While doctors removed a rare parasite growing on Cassidy Armstrong's liver before it killed her, she doesn't know if she'll receive the medication she'll need for the rest of her life.

Her temporary supply of the drug is running out and she's still waiting for Health Canada to provide long-term access. 

"I just had a major surgery a couple months ago and it's difficult to sleep at night," she said. "It's difficult to heal, not knowing whether the medication that's going to stop this thing from spreading to other parts of my body is available or not." 

A parasite called Echinococcus multilocularis was growing inside her for more than a decade.

Fewer than 20 Canadian cases have been found to date. Doctors initially mistook the 10-centimetre growth on her liver for a cancerous tumour. 

To prevent the parasite from regrowing, Armstrong was prescribed a drug called albendazole, a common medication used to treat several tropical parasites. While albendazole has been on the market in other countries since 1975, it is not approved in Canada. 

Armstrong is recovering in Edmonton and receiving the tablets on a compassionate basis from other patients' supplies, but she doesn't yet have a steady supply.

She has enough pills to last her until the end of February. Her doctor has applied to the Health Canada for access to the drug through a special-access program.

Physicians have been frustrated by the lack of access to albendazole and other rare disease medications in Canada for decades. 

No economic incentive

The J.D. MacLean Centre for Tropical Diseases, located at Montreal's McGill University, must apply for medication once a week through the federal Special Access Programme, according to associate director Dr. Brian Ward.

In many cases, it's for patients who need immediate access to survive, he said. 

Because there are so few individuals in Canada with maladies requiring treatment with albendazole, there is no economic incentive for pharmaceutical companies to bring the drug to the Canadian market. 

Ward said it was a similar situation with ivermectin, a Nobel-prize winning drug that was inaccessible in Canada until 2018. For years, he would have to apply for the drug to treat patients who picked up a worm while walking on tropical beaches. 
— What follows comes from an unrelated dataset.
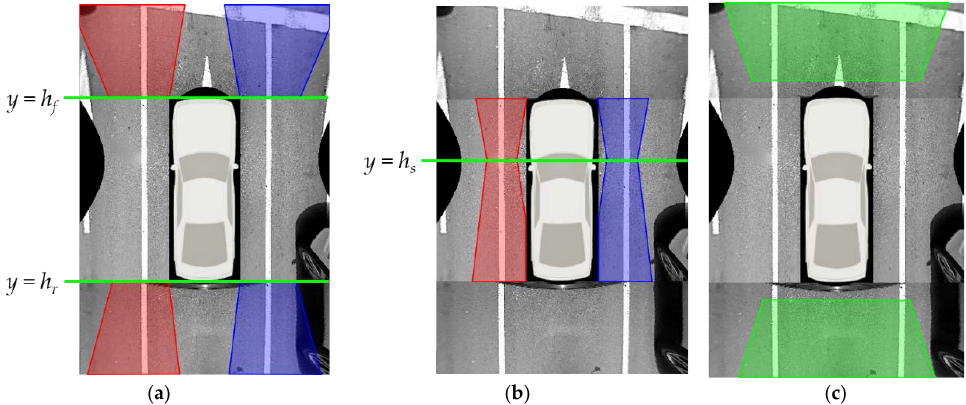
Figure 4. Precalculated position range of lane markings. ( a ) Position ranges of left and right lanes in images of the front and rear cameras; ( b ) Position ranges of left and right lanes in images of the left and right cameras; ( c ) Position ranges of stop lines in images of the front and rear cameras. Red, blue, and green regions indicate the position ranges of left lanes, right lanes, and stop lines, respectively.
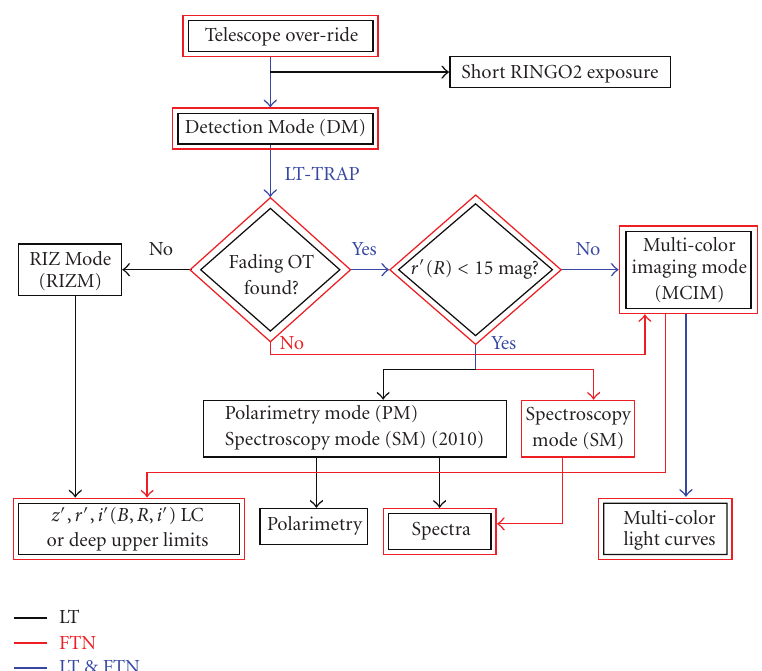
Figure 3: Flow chart of the robotic GRB pipeline currently running on the Liverpool and Faulkes Telescopes (adapted from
"You have blisters and red, incredibly itchy, areas and the treatment is simple, safe, licensed in virtually every other country in the world," he said. "But ivermectin was unavailable in Canada for decades ... not because it's a dangerous drug, but because only 25 people in Canada need it every year."

Ivermectin came to market in Canada eventually.

But not albendazole.

Ward said he convinced regulatory agencies to waive the fees for licensing albendazole, but the company that makes it, GlaxoSmithKline, couldn't justify the cost to stock it, he said. 
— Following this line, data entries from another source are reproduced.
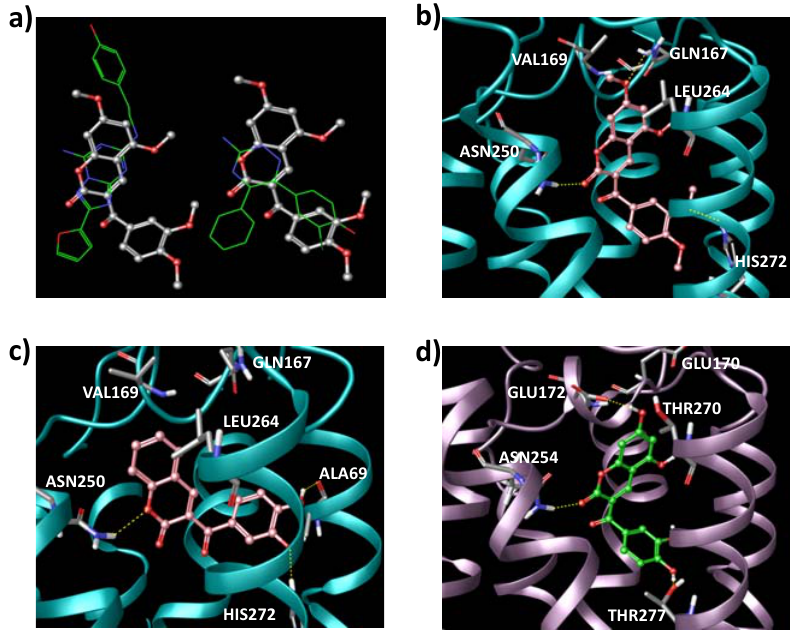
Figure 2. ( a ) Comparative study of the co ‐ crystallized ligands (green carbons) in the h A 2A [3EML (left) and 3UZC (right)] with the pose of compound 3 extracted from the h A 3 docking calculations (grey carbons). Binding pockets in h A 2A and h A 3 were superposed. ( b ) Pose extracted for compound 3 inside the h A 3 after docking. Hydrogen bonds are represented in yellow color. ( c ) Hypothetical binding mode for compound 5 (pink carbons) in the h A 3 . ( d ) Pose obtained through docking simulations for compound 7 (green carbons) in the h A 1 protein pocket.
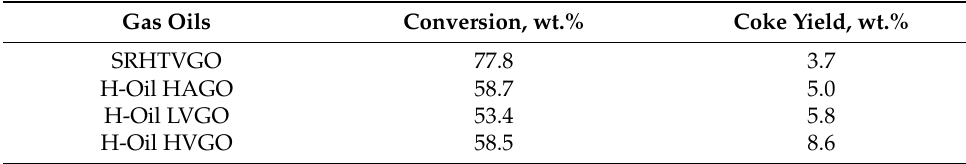
Table 3. Conversion of SRHTVGO, H-Oil HAGO, LVGO, and HVGO obtained in a laboratory ACE unit during the use of catalyst G. The quality of the cracked gas oils was identical to that shown in Table 1. Gas Oils Conversion, wt.% Coke Yield,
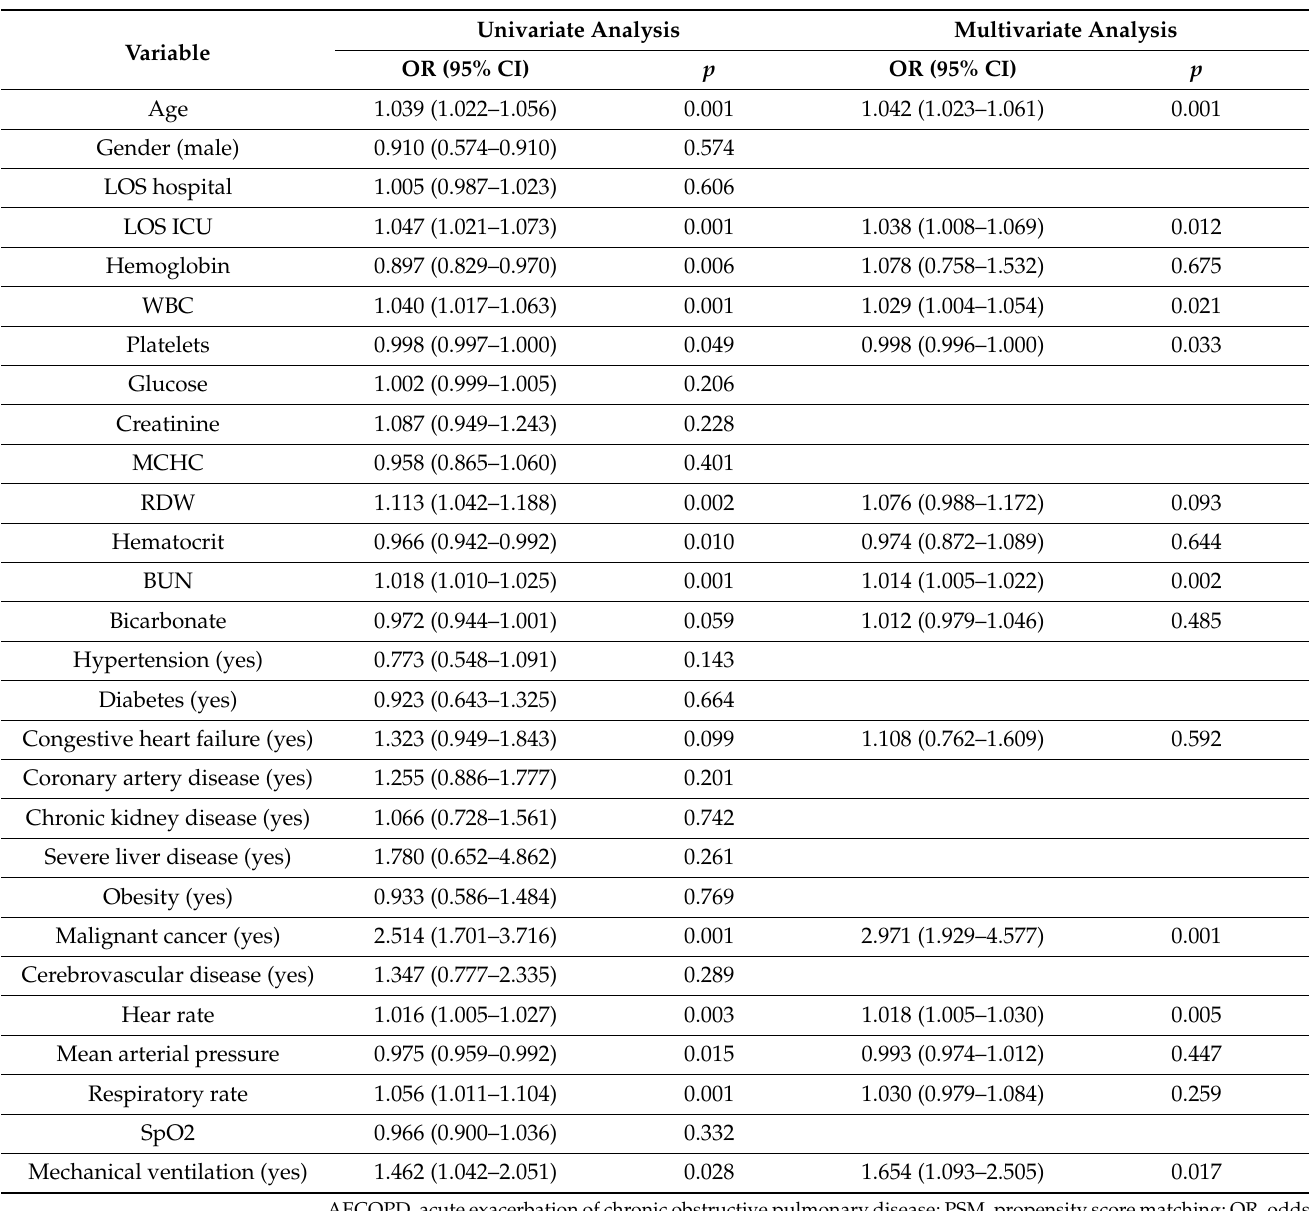
Table 2. Binomial logistic regression analysis of BUN for in-hospital mortality among critically ill patients with AECOPD (before PSM).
"It was an eight-year project that failed," Ward said. "It still makes me really angry that it failed."

Still no solution

In 2019, 161 people received albendazole through the special-access program, according to Health Canada. 

It remains one of several medications on the World Health Organization model list of essential medicines unavailable in Canada. 
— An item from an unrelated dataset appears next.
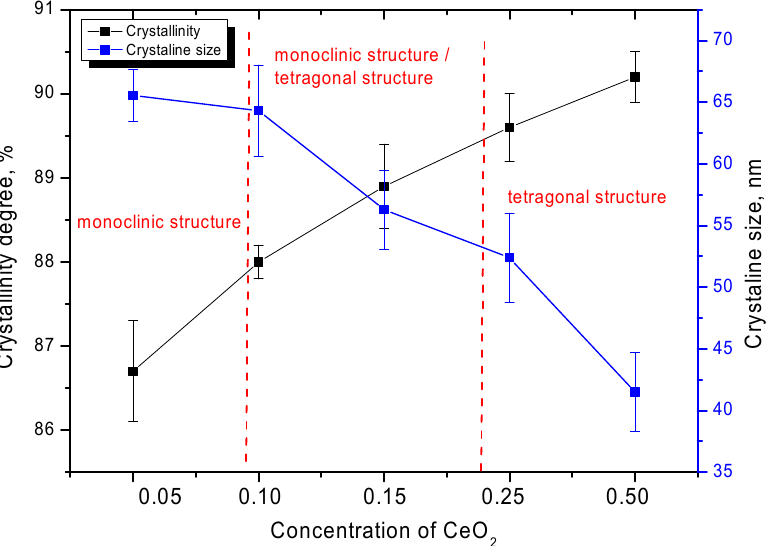
Figure 4. Dependences of the change in the crystallinity degree and crystallite sizes on the CeO 2 concentration in the composition of ceramics.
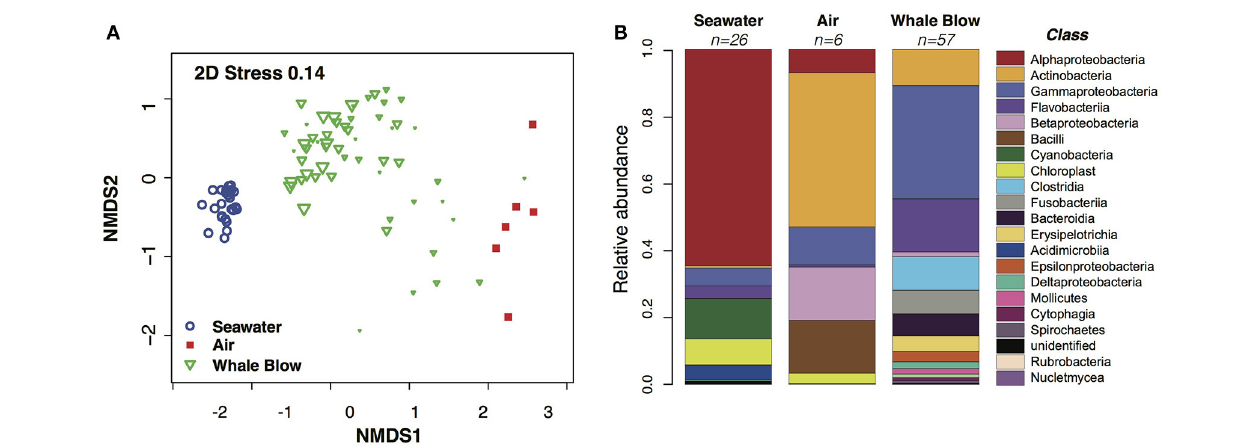
FIGURE 3 | Similarity analysis of Operational Taxonomic Units (OTUs) abundance profiles and comparison of bacterial Classes identified in sampled whale blow, air and seawater. (A) Non-metric multidimensional scaling plot of bacterial OTU abundance profiles. The size of each whale plotting character is scaled to a visual score of the amount of whale blow captured on the petri dish (e.g., bigger the triangle, greater amount of sample). OTUs were defined at 97% nucleotide identity. (B) Relative abundance of taxonomic classes identified as whale-, air- or seawater-specific in each sample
"It's one of the most basic drugs for global health," said Adam Houston, a lawyer and PhD candidate in health law at the University of Ottawa. 

"When you can get better access to a drug in Zimbabwe than you do here, that says something," he said. 

Advocacy groups have called on the Canadian government to develop a rare-disease strategy. The 2019 federal budget set aside $1 billion to establish a program by 2022, which would help people receive necessary treatment for rare disease. 

For now, Armstrong's doctor will have to reapply every six months to maintain her treatment.

She warned that while her parasite is rare in Canada, it has become established in Canada's wildlife population and will continue to spread to other people. 

The province has become a hotspot for the parasite with 15 documented human cases, and it remains difficult to diagnose with few visible symptoms until it grows to a potentially deadly size. 

"We need to come up with a better system," she said. "There will be more cases, so we need to make access to this drug easier."